Seeing the wood for the trees
Although sustainable design is a highly complex process, the debate is still often oversimplified, for example by being focused exclusively on the material dimensions of the things we make – what material is it made from? is it recycleable?... or aspects of production - where was it made? can it be disassembled/easily repaired? and so on.
However if we look at the waste hierarchy the first principle of sustainability is reduce - meaning fewer things being created in the first place, reduced energy needed to create them and by implication an extending of the usefulness and life of the things we do make and use.
We are currently undertaking a key project which builds on these broader, interrelated issues of sustainable design by looking at and questioning our principle long term needs. Taking a strategic approach looking at both the drivers and needs we have now identified a number of 'high-impact' propositions where there is a clear requirement for a more useful, flexible and sustainable solution.
Personal versus social
We are looking at the next generation of personal and social entertainment and communication devices.
One of the key questions is will portability and media convergence see new product categories appear or will devices increasingly become complex service enablers for our work and leisure needs?
Also how are we as individuals going to access and interact with content and how will content providers understand our needs and differentiate their offerings?

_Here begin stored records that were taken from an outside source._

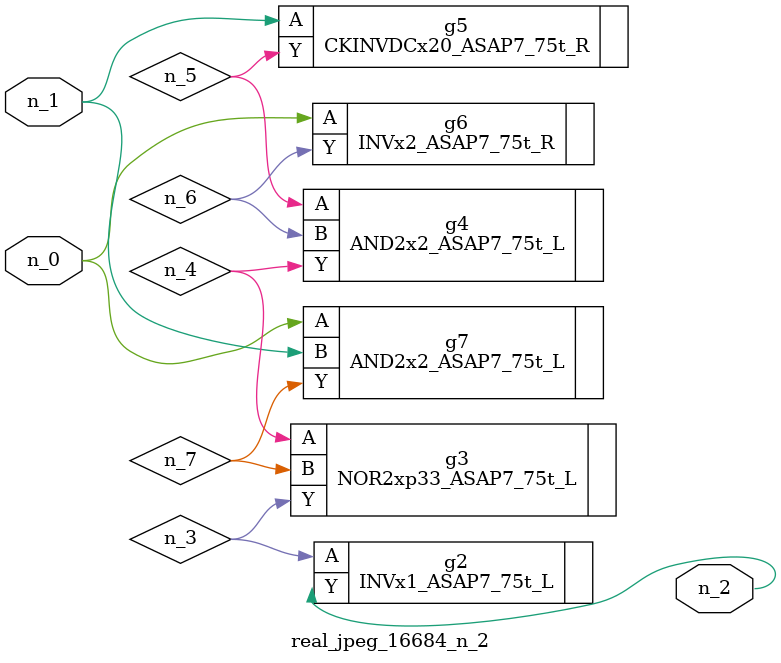
<source format=v>
module real_jpeg_16684_n_2 (n_1, n_0, n_2);

input n_1;
input n_0;

output n_2;

wire n_5;
wire n_4;
wire n_6;
wire n_7;
wire n_3;

INVx2_ASAP7_75t_R g6 ( 
.A(n_0),
.Y(n_6)
);

AND2x2_ASAP7_75t_L g7 ( 
.A(n_0),
.B(n_1),
.Y(n_7)
);

CKINVDCx20_ASAP7_75t_R g5 ( 
.A(n_1),
.Y(n_5)
);

INVx1_ASAP7_75t_L g2 ( 
.A(n_3),
.Y(n_2)
);

NOR2xp33_ASAP7_75t_L g3 ( 
.A(n_4),
.B(n_7),
.Y(n_3)
);

AND2x2_ASAP7_75t_L g4 ( 
.A(n_5),
.B(n_6),
.Y(n_4)
);


endmodule
</source>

Lastly what place will social media have in future and how will its use affect our notion of identity and self?
The games we play
Play is such an important part of children’s education because it engages the capacity for imagination, interaction with the environment – learning by doing and abstract concepts associated with the creation of meaning and understanding of rules.
We are now undertaking research to understand and explore learning through play. The aim of this work is to see where there may be opportunities to design new forms of play through environments which cater for different learning styles.